Source document

The interactive audience segments on this occasion see Sarah asking what to do with a half-dead animal the cat brings in, and what to take on a dirty weekend, both of which bring the usual mixture of amusing and amazing replies.

And for the encore at the end of the show there’s a special appearance by Phil Creswick from the group Big Fun. Earlier in the show Sarah talks about that group’s version of Blame It On The Boogie, and how she was forbidden by her mother from doing a seemingly sexual move to the line “don’t blame it on the good times” when dancing along to it. So Sarah gets Phil, and the audience, to join in with the amended version of the dance that she had been forced to do. It’s a great lively way to finish the show.

The extras are accessed via a menu system that reflects a homely environment, with a breakfast table for the main menu, while the extras menu is laid out like a TV’s electronic programme guide. There are 3 extras altogether:

  • Sleeping Audience Member – This 10 minute extra continues the running gag that began with her first DVD. Once again Sarah gets an audience member to pretend to be asleep while everyone laughs around them. But then she attempts to reverse it by getting the entire audience to pretend to be asleep while just one person laughs hysterically. It’s funny to watch because of how chaotic it ends up being, with the first woman she chooses being too quiet, while the second has clearly had far too much to drink!
  • Interview With Dad – In this 19 minute feature Sarah asks her Dad a variety of questions about his life, his memories of her and thoughts on her comedy, his advice on some situations, and more. It’s not hugely interesting, but he’s a nice bloke, and it’s great to see that he’s so supportive of her work.
  • Behind The Scenes On Tour  – Lasting 16½ minutes, this enjoyable feature includes short interviews with Sarah and her support acts (including Tom Allen and Andy Robinson), about how they prepare for the shows. Plus there’s some banter backstage with Tom Allen as they get ready to do a show in Wales, and a chat with the guys running the merchandise stall. And finally there’s a look at the first time Sarah did her Blame It On The Boogie routine on stage, filmed at an earlier preview show at the Glee Club in Birmingham, where she even got the other comedians from the event up on stage to do it with her, including Gary Delaney and Joe Lycett.

Outsider

Available on DVD.

This show, filmed at the Brighton Dome, lasts for 1 hour 25 minutes. Here we find Sarah talking about things like weeing into a bottle while driving, living in the countryside, her cats, her new dog, encouraging wildlife into the garden, bath bombs, IBS, piles, her husband (she had got married to Gary since the last tour), self esteem about her body image, school, an email from an old bully, Standard Issue (a podcast she created to counter the unrealistic idealism and expectations that society and the media hold about women), men retaining different information to women (including a quiz of useless versus useful information), nagging, chatting before and during sex, being in her 40s, periods and going for a massage.

Prompt A
Name each extra listed in the comedy DVD review before the "Outsider" heading, with the running time the review gives for it.
Prompt B
Continue the comedy DVD review, picking up after its final sentence about the topics Sarah covers in the Brighton Dome show.
The entries after this point have no connection to the comedy DVD review.

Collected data

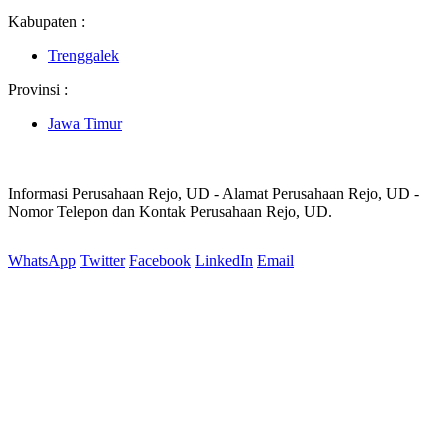
Kabupaten :
Trenggalek
Provinsi :
Jawa Timur
Informasi Perusahaan Rejo, UD - Alamat Perusahaan Rejo, UD -
Nomor Telepon dan Kontak Perusahaan Rejo, UD.
WhatsApp
Twitter
Facebook
LinkedIn
Email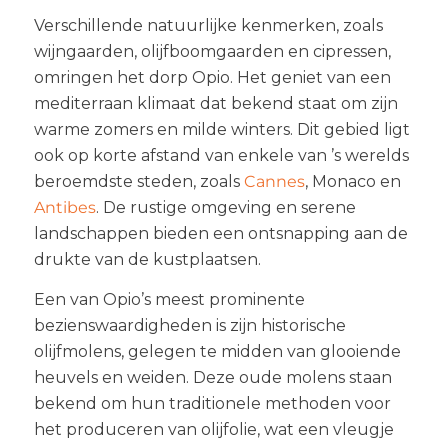
Verschillende natuurlijke kenmerken, zoals
wijngaarden, olijfboomgaarden en cipressen,
omringen het dorp Opio. Het geniet van een
mediterraan klimaat dat bekend staat om zijn
warme zomers en milde winters. Dit gebied ligt
ook op korte afstand van enkele van ’s werelds
beroemdste steden, zoals
Cannes
, Monaco en
Antibes
. De rustige omgeving en serene
landschappen bieden een ontsnapping aan de
drukte van de kustplaatsen.
Een van Opio’s meest prominente
bezienswaardigheden is zijn historische
olijfmolens, gelegen te midden van glooiende
heuvels en weiden. Deze oude molens staan
bekend om hun traditionele methoden voor
het produceren van olijfolie, wat een vleugje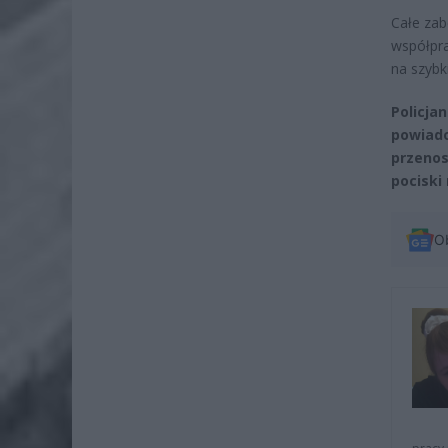
Całe zab
współpra
na szybk
Policja
powiado
przenos
pociski
O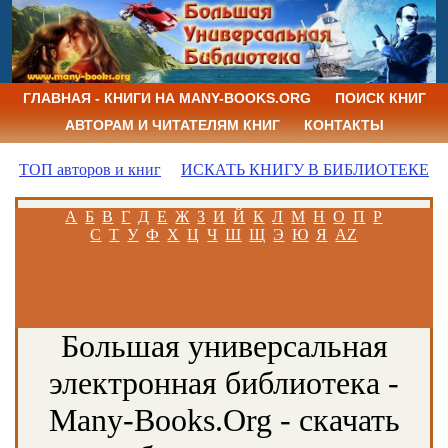
ГЛАВНАЯ - КНИГИ НА MANY-BOOKS.ORG
ПОИСК КНИГ
АВТОРАМ И ЧИТАТЕЛЯМ КНИГ
КОНТАКТЫ
ТОП авторов и книг
ИСКАТЬ КНИГУ В БИБЛИОТЕКЕ
А
Б
В
Г
Д
Е
Ж
З
И
Й
К
Л
М
Н
О
П
Р
С
Т
У
Ф
Х
Ц
Ч
Ш
Щ
Э
Ю
Я
AZ
Большая универсальная
электронная библиотека -
Many-Books.Org - скачать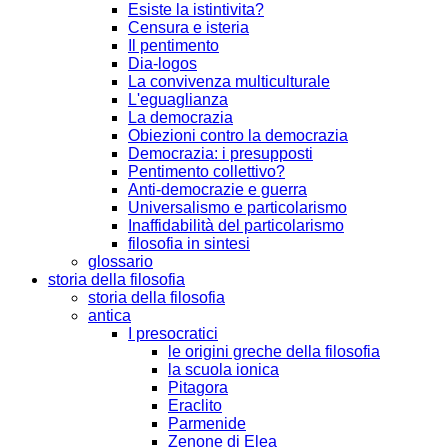
Esiste la istintivita?
Censura e isteria
Il pentimento
Dia-logos
La convivenza multiculturale
L'eguaglianza
La democrazia
Obiezioni contro la democrazia
Democrazia: i presupposti
Pentimento collettivo?
Anti-democrazie e guerra
Universalismo e particolarismo
Inaffidabilità del particolarismo
filosofia in sintesi
glossario
storia della filosofia
storia della filosofia
antica
I presocratici
le origini greche della filosofia
la scuola ionica
Pitagora
Eraclito
Parmenide
Zenone di Elea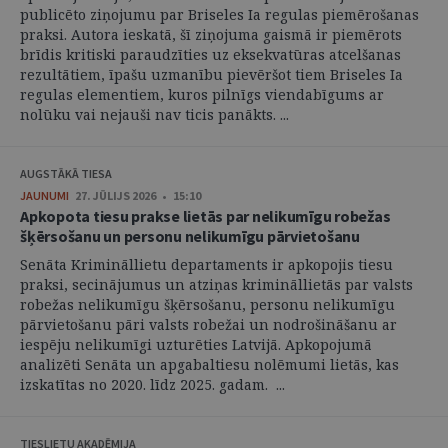
publicēto ziņojumu par Briseles Ia regulas piemērošanas
praksi. Autora ieskatā, šī ziņojuma gaismā ir piemērots
brīdis kritiski paraudzīties uz eksekvatūras atcelšanas
rezultātiem, īpašu uzmanību pievēršot tiem Briseles Ia
regulas elementiem, kuros pilnīgs viendabīgums ar
nolūku vai nejauši nav ticis panākts. ...
AUGSTĀKĀ TIESA
JAUNUMI
27. JŪLIJS 2026 • 15:10
Apkopota tiesu prakse lietās par nelikumīgu robežas
šķērsošanu un personu nelikumīgu pārvietošanu
Senāta Krimināllietu departaments ir apkopojis tiesu
praksi, secinājumus un atziņas krimināllietās par valsts
robežas nelikumīgu šķērsošanu, personu nelikumīgu
pārvietošanu pāri valsts robežai un nodrošināšanu ar
iespēju nelikumīgi uzturēties Latvijā. Apkopojumā
analizēti Senāta un apgabaltiesu nolēmumi lietās, kas
izskatītas no 2020. līdz 2025. gadam. ...
TIESLIETU AKADĒMIJA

Response area A
Sleeping Audience Member: 10 minutes
Interview With Dad: 19 minutes
Behind The Scenes On Tour: 16½ minutes

Response area B
The audience interaction segment this time is all about the best things seen in nature. And at the end of the show she brings her adorable little dog on stage – before he darts away in terror when she takes her knickers off and waves them at him!

The extras on this DVD consist of:

  • Fan Questions with Tom Allen – A enjoyable 22-minute chat where Tom chats with Sarah about jungle luxuries, farting and thinking about food on stage, cats, drying laundry, eating in the cinema, foods she dislikes, what she would save in a house fire, ketchup, car boot sales, wearing shirts, feminine hygiene products, eating eggs, toilet brushes and more.
  • Another Sleeping Audience Member – For this final part of the running gag from her previous discs, lasting 9 minutes, it’s Sarah herself who pretends to be asleep in the auditorium, while Tom Allen comes on stage to direct everyone else to laugh around her.
  • Stripey Dressgate – A brief but funny 2 minutes of outtakes, where Sarah is having trouble with her dress getting creased up during the show.

Control Enthusiast

Available on DVD.

There are no extras on this DVD, you just get the main show. But it’s still a lot of fun, so that doesn’t matter. It lasts for 1 hour 20 minutes, and was filmed at the Birmingham Symphony Hall. This time Sarah imparts her thoughts on another wide variety of topics including road rage hand gestures, sexual confidence, her rescue dog, difficulties talking to children, her mother, IBS, buying period sanitary products, her husband’s habits, sexual fantasies and self pleasure, an emotional film called Room, the movie Iron Man, shorthand code for fancying sex with your partner, spicing up your sex life, giving a urine sample, a holiday in New York, Naked Attraction, a false news story about her losing weight, body confidence, exercise, buying shampoo, painting her toenails, getting better at saying “No” to things (with a list of things she’s said no to), buying knickers,  difficulty sleeping, and her routine before going to bed. And there’s a very entertaining segment with the audience where she asks the women what they didn’t like about getting a bra fitting.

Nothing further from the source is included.